TEXT ::
So, there were a couple of meetings—these were special meetings, not regular faculty meetings, but meetings of a special segment of the faculty to which he announced this plan, and another one to discuss it. And then Professor Fair made a compromise suggestion that, in effect, suggested that a new department be set up to do this, and anybody from the engineering school who wanted to join this could, and the presumption was that the staff of the Cruft laboratory would be the nucleus for this. Cruft was already in this position of training scientific engineers for the communication engineering, so some could join it, on sort of a voluntary basis. This is the way it finally came out, and Dean Buck, who was Provost, and who, as Provost in Conant’s absence had had some contact and seen me at work, in effect, put the finger on me to act as chairman of this group. Well, I’d seen the conversion of these scientists into engineers, but I’d had my nose rubbed in the fact that you can make good engineers out of scientists, but it’s hard to make a scientist out of an engineer—engineer meaning basic training this way. So that I was sympathetic to the idea, and having spent the previous four years in more or less the administration, I was ready to take sort of a deep breath and say, well, instead of going back to research, maybe I should get up and campaign for this, because it’s something that I believed in. I’m a good salesman if I believe in something. I can’t sell anything I don’t believe in. This was why I was a good recruiter—because I believed very deeply in what I was trying to sell. Well, in brief, the plan aborted. Only a few—two or three of the people from the Graduate School of Engineering elected to join the new group.

Weiner:

Faculty people.

Hunt:

Faculty people. And, as chairman of this group, we were almost sub-critical in size. The Engineering School was still operating, so that we were not the replacement for it, we were an extra. So that the competition remained. And this was, what you might call unstable. If all of the people in the group had been of one mind, we might have generated enough internal enthusiasm to have made more noise and carried it. But, we were not of one mind. Professor King, Professor Nimno, had not been in the war laboratories, they came to these problems with a different point of view, and this was the point at which the difference between department chairman and department head made a big difference.

Beranek:

You couldn’t tell them—

Hunt:

You couldn’t tell them, and as chairman I spent all my time arguing with people, trying to get a consensus among our own group, and not very successfully. The computation laboratory—Professor Aiken was not an easy person to work with, which is one of the grossest understatements I’ve made today, and though I was psychologically ready to have devoted myself to the promotion of this concept of engineering education, which I still believe is sound was the thing, and Harvard had a wonderful opportunity to have been the leader in this, because no one else had started down this track yet—but the internal dissension between this new group and the Engineering School, of course, did not sit well with Conant. That is to say, he wasn’t bothered by it, but it wasn’t a thing which enlisted his enthusiastic support. And whenever there was a showdown in which we were really in conflict with the Graduate School of Engineering, Conant did not back us, did not back me as chairman.

WHAT YOU NEED TO DO ::
• 1. Answer these questions from the interview on Harvard's engineering education:
(a) Who made the compromise suggestion to set up a new department?
(b) How many people from the Graduate School of Engineering chose to join the new group?
(c) Which two professors had not been in the war laboratories?
• 2. According to the interview on Harvard's engineering education, why was the situation of the new group "what you might call unstable"? Answer in one to three sentences.
• 3. Write the next part of the interview on Harvard's engineering education, picking up after its final sentence.

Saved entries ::
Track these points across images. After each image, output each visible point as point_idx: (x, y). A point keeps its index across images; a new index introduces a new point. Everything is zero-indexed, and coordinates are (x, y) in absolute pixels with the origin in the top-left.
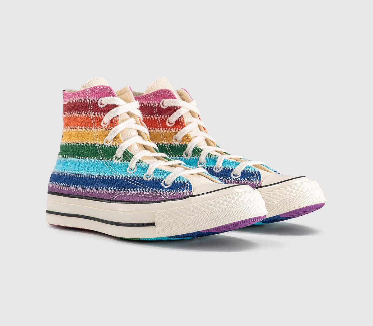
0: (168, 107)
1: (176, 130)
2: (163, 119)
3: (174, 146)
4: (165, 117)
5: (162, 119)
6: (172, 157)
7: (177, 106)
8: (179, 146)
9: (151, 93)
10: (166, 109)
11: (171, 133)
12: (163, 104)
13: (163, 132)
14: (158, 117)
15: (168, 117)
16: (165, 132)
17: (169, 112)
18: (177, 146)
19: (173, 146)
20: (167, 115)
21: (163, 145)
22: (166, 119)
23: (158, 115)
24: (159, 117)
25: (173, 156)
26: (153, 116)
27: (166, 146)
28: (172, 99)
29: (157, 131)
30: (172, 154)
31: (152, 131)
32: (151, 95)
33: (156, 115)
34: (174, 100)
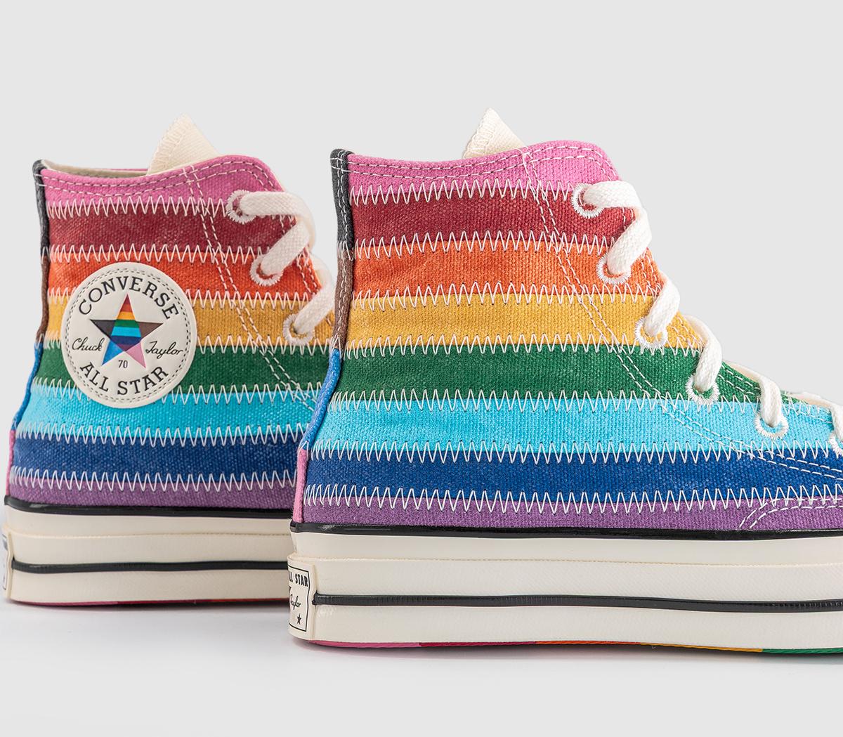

RESPONSES BY TASK ::
• 1.
(a) Professor Fair
(b) Two or three
(c) Professor King and Professor Nimno

• 2. The Engineering School was still operating, so the new group did not replace it but existed as an extra. Because of that, the competition between them remained.

• 3.
Moreover, at no time in the three years I served as chairman, did Conant ever call me into his office to say: What do you think we ought to do? I had the feeling that I’d been put up here and got no substantial backing from the administration? I was ready to go around, make speeches, and say this is the way to educate engineers, but I couldn’t do this when I couldn’t say that we had agreement among our own group. So that after bucking this for three years, I decided that this was a bad game and, let’s see, I guess I started in—Buck had asked me to do this in January, so that I’d counted from the first of February ‘46, and appointment of chairmen were from three to five years. So I invoked the minimum limit and asked to be relieved of this in February ‘49, and Buck asked Professor Chaffee to step in and, take it over, which he did. And so, in February of ‘49 I had my first sabbatical. It was not really a sabbatical but that was when I went to Cuba for two weeks. I got out of this job, and there were I think three subsequent reorganizations and change of name.

Weiner:

Since 1949.

Hunt:

Well, yes, I think so. Maybe it was three in all, and the present status is the fourth. I don’t know—I’d have to draw a diagram to make sure of that. And the present situation, I think, there’s been one name change since 1952, but it’s been stable now for about 10 or 12 years, and I think is a viable unit now.

Weiner:

What’s the present name?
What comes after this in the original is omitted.